**Aim of the exercise**
Your answer is a copy of every line in the records where "dans" appears.

- Opening Delimiter -

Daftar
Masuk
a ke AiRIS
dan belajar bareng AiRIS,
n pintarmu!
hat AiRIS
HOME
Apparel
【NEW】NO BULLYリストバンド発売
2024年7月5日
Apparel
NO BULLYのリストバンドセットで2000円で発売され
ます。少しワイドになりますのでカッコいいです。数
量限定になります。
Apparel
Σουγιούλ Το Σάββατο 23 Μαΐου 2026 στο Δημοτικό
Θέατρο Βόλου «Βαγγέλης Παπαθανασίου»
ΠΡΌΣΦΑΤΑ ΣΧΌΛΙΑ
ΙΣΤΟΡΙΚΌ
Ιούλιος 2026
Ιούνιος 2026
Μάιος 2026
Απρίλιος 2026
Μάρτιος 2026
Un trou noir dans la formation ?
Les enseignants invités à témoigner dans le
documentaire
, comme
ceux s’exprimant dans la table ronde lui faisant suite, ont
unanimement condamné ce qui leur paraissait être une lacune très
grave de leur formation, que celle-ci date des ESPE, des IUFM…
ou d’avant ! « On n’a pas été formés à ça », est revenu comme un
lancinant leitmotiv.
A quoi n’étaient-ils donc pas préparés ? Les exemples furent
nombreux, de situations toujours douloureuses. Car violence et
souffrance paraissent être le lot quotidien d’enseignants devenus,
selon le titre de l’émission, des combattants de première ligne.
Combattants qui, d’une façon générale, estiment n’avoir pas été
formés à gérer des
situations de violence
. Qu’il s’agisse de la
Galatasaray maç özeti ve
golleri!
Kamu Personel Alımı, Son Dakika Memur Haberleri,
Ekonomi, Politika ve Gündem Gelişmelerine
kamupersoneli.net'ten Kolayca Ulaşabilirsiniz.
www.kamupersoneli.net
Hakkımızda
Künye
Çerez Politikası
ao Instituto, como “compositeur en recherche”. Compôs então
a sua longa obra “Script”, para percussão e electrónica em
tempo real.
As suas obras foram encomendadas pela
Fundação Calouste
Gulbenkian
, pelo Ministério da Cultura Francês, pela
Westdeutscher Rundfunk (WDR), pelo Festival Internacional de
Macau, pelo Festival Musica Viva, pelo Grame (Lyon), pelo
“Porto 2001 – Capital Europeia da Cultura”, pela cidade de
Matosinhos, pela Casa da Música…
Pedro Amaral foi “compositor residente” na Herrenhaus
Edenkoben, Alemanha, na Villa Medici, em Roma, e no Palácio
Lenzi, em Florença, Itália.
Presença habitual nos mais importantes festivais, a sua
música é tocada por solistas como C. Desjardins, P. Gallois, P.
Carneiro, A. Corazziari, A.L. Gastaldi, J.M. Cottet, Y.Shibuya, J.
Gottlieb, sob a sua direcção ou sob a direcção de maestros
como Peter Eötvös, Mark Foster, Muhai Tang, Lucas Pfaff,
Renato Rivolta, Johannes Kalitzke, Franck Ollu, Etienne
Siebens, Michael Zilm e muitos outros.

- Closing Delimiter -

**Expected answer**
Un trou noir dans la formation ?
Les enseignants invités à témoigner dans le
ceux s’exprimant dans la table ronde lui faisant suite, ont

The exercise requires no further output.